Accountants buy professional liability because they have to — most state boards require it, peer-review programmes assume it, and clients expect to see a certificate. Most CPA practices stop there. The result is a programme that responds to malpractice claims but leaves four other meaningful exposures uncovered.
Here’s what a complete CPA insurance programme actually looks like in 2026, beyond the E&O.
1. Cyber, sized for client-data volume
The accounting firm cyber exposure isn’t theoretical. Every firm holds:
- Client SSNs and tax IDs
- Financial statements and bank account details
- Payroll data, including for the firm’s own staff
- W-9s, 1099s, K-1s — the entire downstream tax ecosystem
The likely loss isn’t ransomware. It’s social-engineering / wire fraud during tax season, credential theft from tax software, and the third-party suits that follow when client data is exposed.
Sizing: $2M – $5M is typical for a mid-sized CPA practice; multi-partner firms with >50k client records should be at $5M+. Limits should be sized to records held, not headcount.
2. Crime / fidelity, with social engineering as a primary limit
Most CPA practices have at least one employee with access to client bank accounts (write-up, bookkeeping, controller-level engagements).

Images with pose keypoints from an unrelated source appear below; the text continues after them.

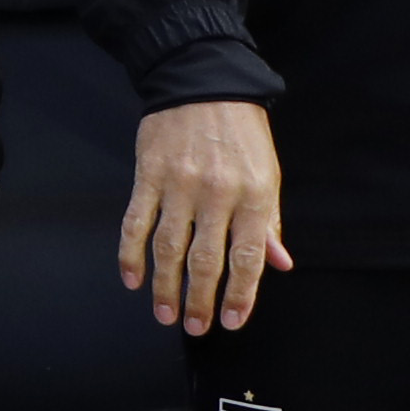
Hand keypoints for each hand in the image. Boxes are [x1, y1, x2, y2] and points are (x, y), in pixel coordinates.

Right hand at [118, 97, 291, 333]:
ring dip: (165, 286)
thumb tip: (279, 265)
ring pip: (168, 248)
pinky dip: (131, 254)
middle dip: (199, 300)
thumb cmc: (241, 133)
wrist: (203, 82)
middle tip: (194, 327)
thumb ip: (269, 222)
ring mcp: (179, 185)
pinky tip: (132, 279)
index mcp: (253, 195)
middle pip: (205, 260)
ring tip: (164, 314)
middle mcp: (217, 194)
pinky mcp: (148, 175)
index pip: (248, 257)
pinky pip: (136, 222)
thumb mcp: (268, 174)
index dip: (241, 294)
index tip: (232, 321)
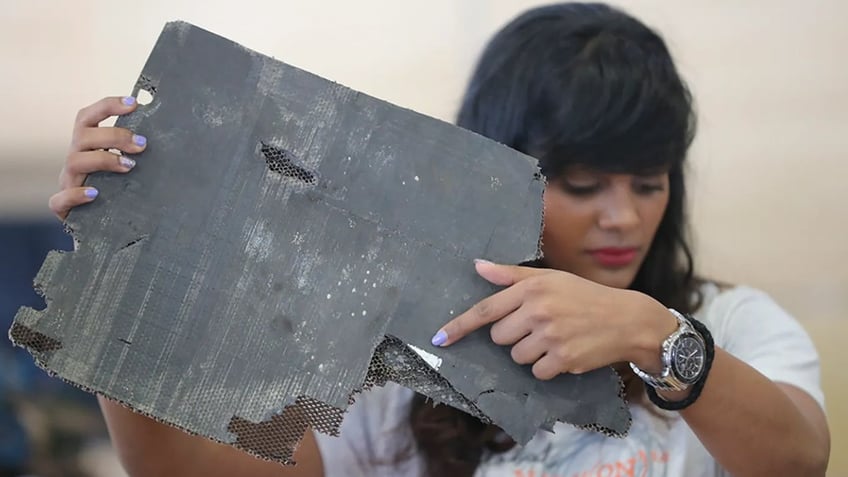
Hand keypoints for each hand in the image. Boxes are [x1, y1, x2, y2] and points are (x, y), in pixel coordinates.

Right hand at [49, 96, 146, 219]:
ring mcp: (68, 182)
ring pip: (75, 161)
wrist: (102, 226)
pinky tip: (95, 194)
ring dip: (104, 159)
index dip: (108, 106)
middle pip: (83, 135)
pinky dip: (76, 195)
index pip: (88, 117)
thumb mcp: (127, 167)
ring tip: (129, 166)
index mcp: (87, 145)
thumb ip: (136, 152)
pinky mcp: (63, 207)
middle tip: (142, 144)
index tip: (134, 104)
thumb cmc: (119, 191)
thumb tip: (171, 136)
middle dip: (114, 135)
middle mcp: (75, 159)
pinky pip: (60, 199)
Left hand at [432, 260, 676, 379]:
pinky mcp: (563, 359)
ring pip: (517, 357)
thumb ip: (512, 275)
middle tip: (538, 326)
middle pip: (499, 338)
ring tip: (554, 338)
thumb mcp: (550, 278)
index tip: (438, 339)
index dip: (459, 326)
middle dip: (513, 336)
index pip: (486, 310)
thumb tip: (478, 267)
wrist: (626, 319)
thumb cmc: (583, 296)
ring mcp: (551, 336)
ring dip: (530, 353)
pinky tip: (564, 353)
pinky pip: (536, 372)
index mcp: (532, 288)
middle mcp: (539, 311)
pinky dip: (547, 367)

That’s an employee dishonesty exposure that standard crime cover responds to.
The bigger 2026 exposure is social-engineering fraud — fake client emails redirecting refunds, vendor-impersonation invoices, finance-team email compromise. Standard crime policies typically sub-limit this to $50k–$100k, which is materially below typical loss.
The right structure: crime policy with primary social-engineering limits sized to the firm’s annual client-funds throughput, and explicit coverage for “voluntary transfer” scenarios (since social engineering essentially always involves an employee being tricked into authorising a transaction).

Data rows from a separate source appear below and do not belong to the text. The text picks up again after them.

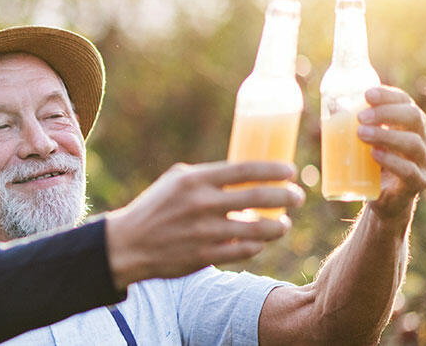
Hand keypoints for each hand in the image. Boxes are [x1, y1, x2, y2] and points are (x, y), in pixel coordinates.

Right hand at [103, 161, 303, 289]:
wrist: (128, 244)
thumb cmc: (155, 208)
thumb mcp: (176, 181)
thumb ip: (207, 176)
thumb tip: (244, 174)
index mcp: (194, 180)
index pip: (244, 169)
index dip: (273, 170)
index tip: (291, 171)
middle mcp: (201, 204)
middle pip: (258, 197)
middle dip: (286, 196)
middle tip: (297, 197)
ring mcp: (204, 232)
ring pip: (258, 229)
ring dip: (278, 226)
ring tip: (283, 224)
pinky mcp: (205, 256)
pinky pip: (244, 250)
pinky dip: (257, 245)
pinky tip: (261, 241)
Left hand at [359, 86, 425, 221]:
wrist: (382, 198)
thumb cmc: (369, 162)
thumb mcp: (361, 140)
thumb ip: (352, 123)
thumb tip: (327, 103)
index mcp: (407, 124)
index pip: (404, 102)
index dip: (388, 95)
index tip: (367, 93)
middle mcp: (419, 138)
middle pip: (414, 117)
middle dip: (387, 113)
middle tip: (360, 116)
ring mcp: (421, 161)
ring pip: (412, 143)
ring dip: (386, 135)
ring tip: (361, 133)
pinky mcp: (417, 182)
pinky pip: (410, 171)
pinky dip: (392, 161)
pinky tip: (375, 155)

3. EPLI, sized for the right workforce
CPA practices are W-2-heavy and turnover-heavy, especially in the audit-staff associate years. Wage-and-hour, harassment, discrimination and wrongful-termination claims are statistically more common than malpractice claims at growing firms.
Sizing: $1M minimum; $3M+ for firms with 50+ employees or multi-state operations. Wage-and-hour cover is the line item to scrutinise — many EPLI forms sub-limit it heavily.
4. D&O, once the firm reaches partnership scale
For LLPs and partnership structures, professional liability covers professional acts but not management acts. A partner sued personally for decisions about firm governance — admission, expulsion, compensation, succession, M&A — needs D&O cover, not LPL.
Sizing: $1M – $5M depending on partnership size and revenue. M&A activity, lateral partner additions, and any litigation history within the partnership are the events that prompt upsizing.
5. Business owner’s policy
The unsexy floor: BOP covers the office property, GL for third-party slip-and-fall and basic liability, and modest business interruption. Most landlords require certificates, most clients expect baseline GL coverage. Limits here are usually adequate at modest levels and the line is cheap.
How the lines should overlap
The mistake most CPA practices make is to buy each line separately, from different carriers, without anyone reviewing whether the forms actually overlap correctly. The most common gap: a tax-season social-engineering loss falls between cyber (which sub-limited it) and crime (which excluded voluntary transfer). Neither carrier pays. The firm pays.
A clean programme has all five lines reviewed against each other annually, with primary limits and sub-limits sized to the actual exposure shape of an accounting practice — not the generic professional-services template.
What we tell new CPA clients
Three questions, one annual review:
- What’s the cyber social-engineering limit? If it’s under $250k for any practice with >$2M in client throughput, that’s a known gap.
- Is the crime policy’s voluntary-transfer exclusion present? If yes, push for an endorsement or a different carrier.
- Is EPLI sized to actual headcount and geography? Multi-state remote workers need multi-state EPLI; firms scaling associate headcount need to size up.
Professional liability is the floor of a CPA insurance programme. It isn’t the whole programme.